** Opening AVAILABLE DATA block **

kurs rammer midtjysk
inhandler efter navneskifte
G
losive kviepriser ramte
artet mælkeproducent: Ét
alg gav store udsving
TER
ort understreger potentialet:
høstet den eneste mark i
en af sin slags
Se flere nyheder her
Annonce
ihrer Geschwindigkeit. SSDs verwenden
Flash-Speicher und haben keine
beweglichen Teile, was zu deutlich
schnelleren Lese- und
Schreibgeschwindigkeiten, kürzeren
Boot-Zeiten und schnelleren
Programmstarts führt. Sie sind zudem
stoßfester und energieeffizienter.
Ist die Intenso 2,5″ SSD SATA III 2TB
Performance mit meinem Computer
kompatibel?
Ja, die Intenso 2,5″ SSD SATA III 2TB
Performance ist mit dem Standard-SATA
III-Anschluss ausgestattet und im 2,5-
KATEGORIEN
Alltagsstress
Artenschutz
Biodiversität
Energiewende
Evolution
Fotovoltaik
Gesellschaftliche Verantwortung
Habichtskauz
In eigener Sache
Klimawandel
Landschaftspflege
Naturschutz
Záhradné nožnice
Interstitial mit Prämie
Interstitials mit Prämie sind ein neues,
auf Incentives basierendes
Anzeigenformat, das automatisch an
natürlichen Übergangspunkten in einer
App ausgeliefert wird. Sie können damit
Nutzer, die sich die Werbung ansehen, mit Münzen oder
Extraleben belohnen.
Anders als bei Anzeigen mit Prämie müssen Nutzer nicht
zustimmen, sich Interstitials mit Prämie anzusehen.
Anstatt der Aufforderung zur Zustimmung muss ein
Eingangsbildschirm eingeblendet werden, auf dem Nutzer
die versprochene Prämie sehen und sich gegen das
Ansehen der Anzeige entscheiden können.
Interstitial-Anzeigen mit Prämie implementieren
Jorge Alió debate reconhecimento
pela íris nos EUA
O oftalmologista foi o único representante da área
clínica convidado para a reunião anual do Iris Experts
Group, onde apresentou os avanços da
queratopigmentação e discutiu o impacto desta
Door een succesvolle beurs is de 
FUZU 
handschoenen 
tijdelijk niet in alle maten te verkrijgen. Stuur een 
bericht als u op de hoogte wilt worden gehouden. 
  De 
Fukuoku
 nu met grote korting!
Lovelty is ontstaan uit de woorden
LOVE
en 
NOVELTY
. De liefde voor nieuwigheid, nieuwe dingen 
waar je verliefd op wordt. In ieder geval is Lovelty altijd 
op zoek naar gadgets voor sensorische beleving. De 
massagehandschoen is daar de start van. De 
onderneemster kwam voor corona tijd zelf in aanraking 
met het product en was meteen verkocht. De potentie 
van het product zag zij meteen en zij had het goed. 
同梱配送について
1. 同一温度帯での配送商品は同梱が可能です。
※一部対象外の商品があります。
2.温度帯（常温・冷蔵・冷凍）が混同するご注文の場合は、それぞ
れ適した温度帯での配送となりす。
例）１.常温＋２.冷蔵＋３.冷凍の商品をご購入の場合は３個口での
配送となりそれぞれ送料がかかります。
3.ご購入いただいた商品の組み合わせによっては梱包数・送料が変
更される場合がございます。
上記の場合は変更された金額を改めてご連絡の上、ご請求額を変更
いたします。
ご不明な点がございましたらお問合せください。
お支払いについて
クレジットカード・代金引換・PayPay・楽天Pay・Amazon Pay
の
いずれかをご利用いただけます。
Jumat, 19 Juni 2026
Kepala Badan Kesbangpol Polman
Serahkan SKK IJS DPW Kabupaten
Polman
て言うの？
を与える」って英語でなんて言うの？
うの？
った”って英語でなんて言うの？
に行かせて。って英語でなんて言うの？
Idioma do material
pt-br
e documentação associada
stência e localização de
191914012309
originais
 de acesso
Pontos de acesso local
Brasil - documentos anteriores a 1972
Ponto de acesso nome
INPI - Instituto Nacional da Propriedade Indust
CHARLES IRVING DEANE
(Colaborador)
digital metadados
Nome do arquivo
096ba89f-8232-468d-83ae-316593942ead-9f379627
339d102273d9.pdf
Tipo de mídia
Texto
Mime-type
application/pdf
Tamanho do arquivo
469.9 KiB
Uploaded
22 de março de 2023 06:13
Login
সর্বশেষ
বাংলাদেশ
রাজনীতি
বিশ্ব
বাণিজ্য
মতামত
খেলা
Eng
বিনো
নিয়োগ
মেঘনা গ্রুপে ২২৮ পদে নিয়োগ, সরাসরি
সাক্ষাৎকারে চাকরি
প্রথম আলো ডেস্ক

** Closing AVAILABLE DATA block **

- **ASSIGNMENT**
Can you update the lines above so that every "Prämie" becomes "Belohnung", with nothing else changed?

- **EXERCISE ANSWER**
kurs rammer midtjysk
inhandler efter navneskifte
G
losive kviepriser ramte
artet mælkeproducent: Ét
alg gav store udsving
TER
ort understreger potentialet:
høstet den eneste mark i
en af sin slags
Se flere nyheder her
Annonce
ihrer Geschwindigkeit. SSDs verwenden
Flash-Speicher und haben keine
beweglichen Teile, was zu deutlich
schnelleren Lese- und
Schreibgeschwindigkeiten, kürzeren
Boot-Zeiten und schnelleren
Programmstarts führt. Sie sind zudem
stoßfester und energieeffizienter.
Ist die Intenso 2,5″ SSD SATA III 2TB
Performance mit meinem Computer
kompatibel?
Ja, die Intenso 2,5″ SSD SATA III 2TB
Performance ist mit dem Standard-SATA
III-Anschluss ausgestattet und im 2,5-
KATEGORIEN
Alltagsstress
Artenschutz
Biodiversität
Energiewende
Evolution
Fotovoltaik
Gesellschaftliche Verantwortung
Habichtskauz
In eigener Sache
Klimawandel
Landschaftspflege
Naturschutz
Záhradné nožnice
Interstitial mit Belohnung
Interstitials mit Belohnung sind ein neues,
auf Incentives basierendes
Anzeigenformat, das automatisch an
natürlichen Übergangspunkten in einer
App ausgeliefert wird. Sie können damit
Nutzer, die sich die Werbung ansehen, mit Münzen oder
Extraleben belohnen.
Anders als bei Anzeigen mit Belohnung müssen Nutzer nicht
zustimmen, sich Interstitials mit Belohnung anzusehen.
Anstatt der Aufforderung zur Zustimmung muss ein
Eingangsbildschirm eingeblendet werden, auf dem Nutzer
die versprochene Belohnung sehen und sich gegen das
Ansehen der Anzeige entscheiden können.
Interstitial-Anzeigen mit Belohnung implementieren
Jorge Alió debate reconhecimento
pela íris nos EUA
O oftalmologista foi o único representante da área
clínica convidado para a reunião anual do Iris Experts
Group, onde apresentou os avanços da
queratopigmentação e discutiu o impacto desta
Door een succesvolle beurs is de 
FUZU 
handschoenen 
tijdelijk niet in alle maten te verkrijgen. Stuur een 
bericht als u op de hoogte wilt worden gehouden. 
  De 
Fukuoku
 nu met grote korting!
Lovelty is ontstaan uit de woorden
LOVE
en 
NOVELTY
. De liefde voor nieuwigheid, nieuwe dingen 
waar je verliefd op wordt. In ieder geval is Lovelty altijd 
op zoek naar gadgets voor sensorische beleving. De 
massagehandschoen is daar de start van. De 
onderneemster kwam voor corona tijd zelf in aanraking 
met het product en was meteen verkocht. De potentie 
van het product zag zij meteen en zij had het goed. 
同梱配送について
1. 同一温度帯での配送商品は同梱が可能です。
※一部対象外の商品があります。
2.温度帯（常温・冷蔵・冷凍）が混同するご注文の場合は、それぞ
れ適した温度帯での配送となりす。
例）１.常温＋２.冷蔵＋３.冷凍の商品をご購入の場合は３個口での
配送となりそれぞれ送料がかかります。
3.ご購入いただいた商品の組み合わせによっては梱包数・送料が変
更される場合がございます。
上記の場合は変更された金額を改めてご連絡の上、ご請求額を変更
いたします。
ご不明な点がございましたらお問合せください。
お支払いについて
クレジットカード・代金引換・PayPay・楽天Pay・Amazon Pay
の
いずれかをご利用いただけます。
Jumat, 19 Juni 2026
Kepala Badan Kesbangpol Polman
Serahkan SKK IJS DPW Kabupaten
Polman
て言うの？
を与える」って英語でなんて言うの？
うの？
った”って英語でなんて言うの？
に行かせて。って英語でなんて言うの？
Idioma do material
pt-br
e documentação associada
stência e localização de
191914012309
originais
 de acesso
Pontos de acesso local
Brasil - documentos anteriores a 1972
Ponto de acesso nome
INPI - Instituto Nacional da Propriedade Indust
CHARLES IRVING DEANE
(Colaborador)
digital metadados
Nome do arquivo
096ba89f-8232-468d-83ae-316593942ead-9f379627
339d102273d9.pdf
Tipo de mídia
Texto
Mime-type
application/pdf
Tamanho do arquivo
469.9 KiB
Uploaded
22 de março de 2023 06:13
Login
সর্বশেষ
বাংলাদেশ
রাজনীতি
বিশ্ব
বাণিজ্য
মতামত
খেলা
Eng
বিনো
নিয়োগ
মেঘনা গ্রুপে ২২৮ পদে নিয়োগ, সরাসরি
সাক্ষাৎকারে চাকরি
প্রথম আলো ডেস্ক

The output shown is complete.